To honor those who served in the Armed Forces, there will be many parades and speeches – and probably sales – that day or before or after it, depending on the community. Queens is usually big on this stuff.

Then, the flag will be returned to full staff from half staff, the parades and speeches shall end.

Will our concern for our veterans end until next Memorial Day?

During the Civil War, Abraham Lincoln established what is the Department of Veterans Affairs. Since then, the VA has gone through some rough times, Veterans have suffered because of inefficiency and perhaps downright fraud. While we keep getting news of improvements, eternal vigilance is needed on this and all aspects concerning those who serve or have served in our Armed Forces.

Remember, too, that the members of today’s military are all volunteers. We owe them a big debt and not just parades and speeches. After the Civil War. General William Tecumseh Sherman attacked “those who have never heard a shot, never heard the shrieks and groans of the wounded and lacerated…(but) cry aloud for more blood, more vengence, more desolation.”

Health care for veterans seems to be a sometime thing, depending on where you are. And, surely, the concern for employment of veterans is not a constant among our elected officials. They make their speeches, they wave to the gathering and then they walk away.

Abraham Lincoln died 150 years ago last month. For a time, Lincoln’s Birthday was a holiday (not everywhere, of course) along with Washington’s Birthday later in February. Now we have Presidents’ Day. Which means Abe and George and TR and Tom are in the same class as, say, James Buchanan. Think about that for a minute or two. At least Jim is not on Mount Rushmore. And, then, there is Warren G.Harding. Presidents’ Day, indeed.

After the rah-rahing of Memorial Day, it might be wise to think of words that Walt Whitman wrote toward the end of his magnificent threnody on the death of Lincoln, “When Lilacs Last in the Dooryard Bloom’d.” For me and for many, this is the finest poetry written in our country.
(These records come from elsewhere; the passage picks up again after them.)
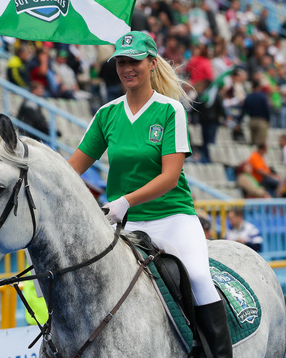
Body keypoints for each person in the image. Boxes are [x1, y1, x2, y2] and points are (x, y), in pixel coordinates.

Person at [67, 31, 232, 358]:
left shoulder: (171, 111)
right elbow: (71, 170)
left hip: (172, 218)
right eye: (121, 62)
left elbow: (170, 177)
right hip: (124, 226)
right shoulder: (106, 114)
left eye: (134, 61)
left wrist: (125, 201)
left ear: (152, 63)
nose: (127, 68)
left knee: (198, 276)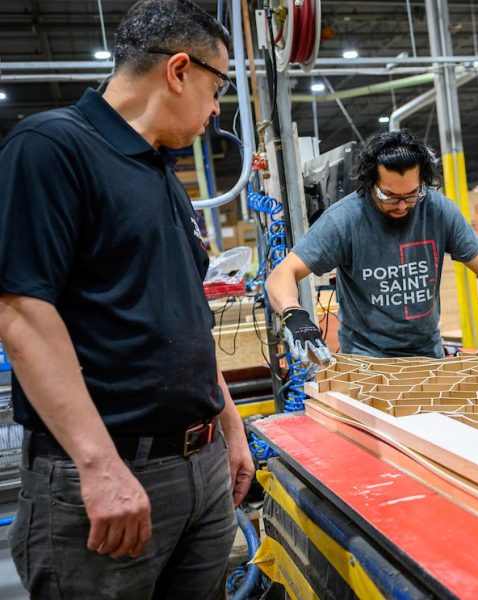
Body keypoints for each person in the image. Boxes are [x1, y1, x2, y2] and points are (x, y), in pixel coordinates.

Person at [0, 1, 254, 598]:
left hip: (201, 466)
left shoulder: (162, 174)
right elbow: (21, 311)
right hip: (110, 476)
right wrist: (99, 464)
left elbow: (183, 318)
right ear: (180, 71)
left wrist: (231, 429)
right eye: (218, 88)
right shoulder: (52, 148)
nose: (217, 110)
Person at [266, 130, 478, 361]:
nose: (403, 206)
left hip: (428, 356)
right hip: (369, 361)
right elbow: (282, 275)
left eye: (412, 194)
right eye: (390, 197)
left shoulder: (438, 210)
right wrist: (295, 315)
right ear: (370, 183)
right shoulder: (344, 220)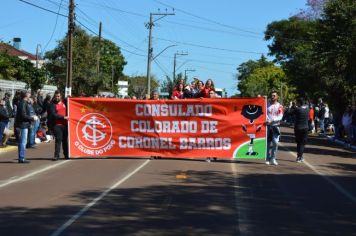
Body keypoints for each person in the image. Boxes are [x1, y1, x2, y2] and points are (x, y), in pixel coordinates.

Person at [15, 91, 38, 163]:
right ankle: (21, 158)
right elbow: (23, 115)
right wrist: (32, 118)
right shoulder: (22, 103)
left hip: (23, 124)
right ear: (26, 95)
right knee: (23, 142)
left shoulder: (23, 103)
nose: (30, 95)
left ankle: (21, 157)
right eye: (28, 94)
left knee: (22, 142)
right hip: (22, 125)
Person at [49, 91, 69, 160]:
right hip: (57, 125)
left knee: (65, 141)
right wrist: (63, 117)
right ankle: (56, 155)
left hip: (65, 125)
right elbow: (53, 115)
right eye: (56, 96)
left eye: (58, 96)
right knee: (58, 140)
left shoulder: (65, 103)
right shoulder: (52, 105)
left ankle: (66, 155)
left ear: (61, 96)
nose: (57, 97)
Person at [266, 91, 284, 165]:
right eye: (271, 95)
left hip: (275, 126)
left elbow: (280, 116)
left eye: (274, 95)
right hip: (267, 126)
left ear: (277, 97)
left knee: (275, 143)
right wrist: (267, 119)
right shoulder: (267, 105)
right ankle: (267, 158)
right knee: (267, 143)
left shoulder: (280, 106)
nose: (272, 96)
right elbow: (265, 113)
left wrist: (273, 120)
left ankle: (273, 158)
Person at [291, 98, 309, 163]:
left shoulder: (297, 109)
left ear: (299, 103)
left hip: (298, 128)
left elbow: (290, 113)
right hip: (305, 128)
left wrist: (292, 106)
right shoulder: (307, 109)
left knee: (299, 143)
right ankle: (300, 156)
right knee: (302, 143)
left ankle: (299, 157)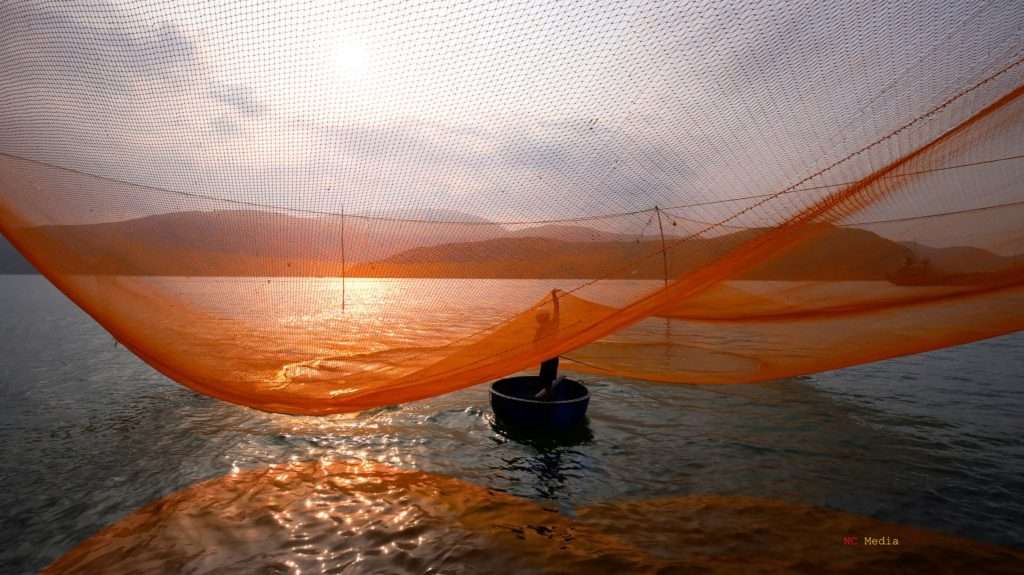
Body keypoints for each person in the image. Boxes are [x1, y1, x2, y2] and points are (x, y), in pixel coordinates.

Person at [534, 289, 561, 400]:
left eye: (539, 317)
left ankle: (548, 397)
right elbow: (535, 342)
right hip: (549, 355)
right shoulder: (550, 325)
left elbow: (557, 309)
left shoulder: (551, 325)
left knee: (546, 378)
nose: (538, 319)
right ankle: (548, 395)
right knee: (547, 377)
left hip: (549, 355)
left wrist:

“I saw battle corpses, myriads of them,

And the white skeletons of young men – I saw them;

I saw the debris and debris of all the dead soldiers of the war;

But I saw they were not as was thought;

They themselves were fully at rest – they suffer’d not;

The living remain’d and suffer’d – the mother suffer’d,

And the wife and the child, and the musing comrade suffer’d,

And the armies that remain’d suffer’d.”

Our armies are still suffering as our wars continue, really with no end in sight, call it what you will. The troops and the veterans suffer. The mother, the wife, the child – they all suffer. Our young men and women – all volunteer – continue to suffer.

Let us not forget that, long beyond this Memorial Day and many others.